Assignment »
Beginning with the line that has "index tip: (247, 294)", please write out each remaining line of the listing below, word for word.

Information shown »
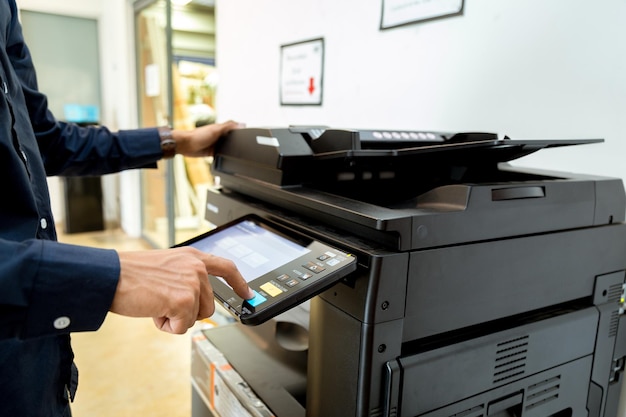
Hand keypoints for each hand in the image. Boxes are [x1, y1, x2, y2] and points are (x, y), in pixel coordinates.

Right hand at [111, 247, 253, 333]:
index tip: (247, 294)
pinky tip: (152, 310)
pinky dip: (166, 325)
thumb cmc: (130, 274)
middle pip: (208, 306)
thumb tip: (196, 300)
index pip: (226, 268)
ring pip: (195, 318)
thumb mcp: (166, 267)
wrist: (110, 276)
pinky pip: (182, 327)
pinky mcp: (184, 301)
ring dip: (175, 318)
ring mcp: (192, 283)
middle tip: (162, 301)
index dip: (239, 283)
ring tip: (155, 302)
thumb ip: (185, 277)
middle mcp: (196, 268)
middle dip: (187, 311)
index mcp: (192, 257)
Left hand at [172, 120, 244, 157]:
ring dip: (230, 150)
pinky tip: (228, 159)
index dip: (241, 131)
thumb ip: (228, 126)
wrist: (186, 146)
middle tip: (246, 146)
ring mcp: (216, 145)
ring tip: (239, 154)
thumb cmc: (198, 135)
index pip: (234, 129)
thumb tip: (242, 124)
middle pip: (232, 139)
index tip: (250, 134)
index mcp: (221, 129)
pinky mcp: (212, 152)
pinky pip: (221, 155)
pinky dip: (224, 157)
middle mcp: (219, 136)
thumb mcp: (215, 129)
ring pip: (227, 148)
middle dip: (237, 142)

Solution below »
index tip: (247, 294)
pinky tip: (152, 310)
pinky dip: (166, 325)
thumb cmc: (130, 274)
middle pip: (208, 306)
thumb tip: (196, 300)
index pip: (226, 268)
ring pip: (195, 318)
thumb mcp: (166, 267)
wrist: (110, 276)
pinky pip: (182, 327)
pinky mcp: (184, 301)
ring dip: (175, 318)
ring mcp: (192, 283)
middle tip: (162, 301)
index dip: (239, 283)
ring tip: (155, 302)
thumb ip: (185, 277)
middle mcp: (196, 268)
middle dip: (187, 311)
index mcp: (192, 257)
Left hand at [172, 120, 244, 157]:
ring dip: (230, 150)
pinky tip: (228, 159)
index dip: (241, 131)
thumb ip: (228, 126)
wrist: (186, 146)
middle tip: (246, 146)
ring mcp: (216, 145)
ring tip: (239, 154)
thumb cmc: (198, 135)
index pip: (234, 129)
thumb tip: (242, 124)
middle pip: (232, 139)
index tip: (250, 134)
index mcp: (221, 129)
pinky mcp: (212, 152)
pinky pip: (221, 155)
pinky dip: (224, 157)
middle mcp: (219, 136)
thumb mcp: (215, 129)
ring pip: (227, 148)
middle dip: (237, 142)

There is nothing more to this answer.